Her story “Knives,” from her engaging short story collection The Freedom in American Songs, starts breezily—a boy with circus skills regularly strides by his birth father’s house on stilts in full view of the man’s wife, who doesn’t know about the boy’s existence. But the tone shifts at the climax in a gut-wrenching scene involving the husband, wife, secret son, and onlookers. Here, Winter spools out an extended metaphor that captures the moment the wife’s worldview shifts. The narrator says, “I glimpsed furniture and other large pieces of equipment being shifted within the darkness of her watchful eyes—stagehands clad all in black moved silently in that darkness rearranging her set.”

Winter has a comic’s timing and a dramatist’s flinty eye. Her narratives often unfold like a runaway train, honing in on the frailties of her characters and drawing them out in an off-kilter but deeply humane fashion. She puts characters together and allows their personalities to subtly or spectacularly clash, creating reverberations beyond individual lives. Her characters often have not life-affirming revelations, but misperceptions which inadvertently create a bubble of short-lived happiness until the character is disabused of this illusion. She’s a master of the ironic register.

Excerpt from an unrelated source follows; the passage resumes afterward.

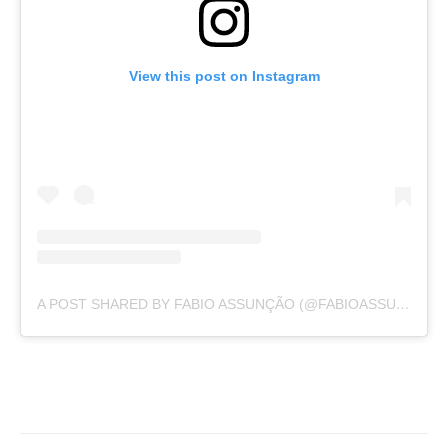
View this post on Instagram
A POST SHARED BY FABIO ASSUNÇÃO (@FABIOASSUNCAOOFICIAL)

She’s also adept at hijacking our expectations for the story’s trajectory. In “Handsome Devil” the story points in a certain direction (an encounter with a good-looking man), but then—because of the main character’s devil-may-care attitude at being stood up—veers off on a different tack. A divorced guy “with a rum gut,” who carves duck decoys and packs a mean picnic basket, turns up at her door and an unlikely, ultimately doomed bond develops out of what is essentially a pity party. Many of her characters are seeking a connection with others. Sometimes the connections yield results, but most often, a poor choice leaves the character feeling she doesn’t belong, and the story ends with a “negative” epiphany.

A subtle thread runs through this collection: a ‘woman of a certain age’ not entirely in command of herself, susceptible to poor judgment or inadequate resolve ends up in unexpected situations. Miraculously, the narrative steers clear of bathos and tragedy, blazing a trail in that deeply satisfying place in between. A fabulously entertaining and absorbing read.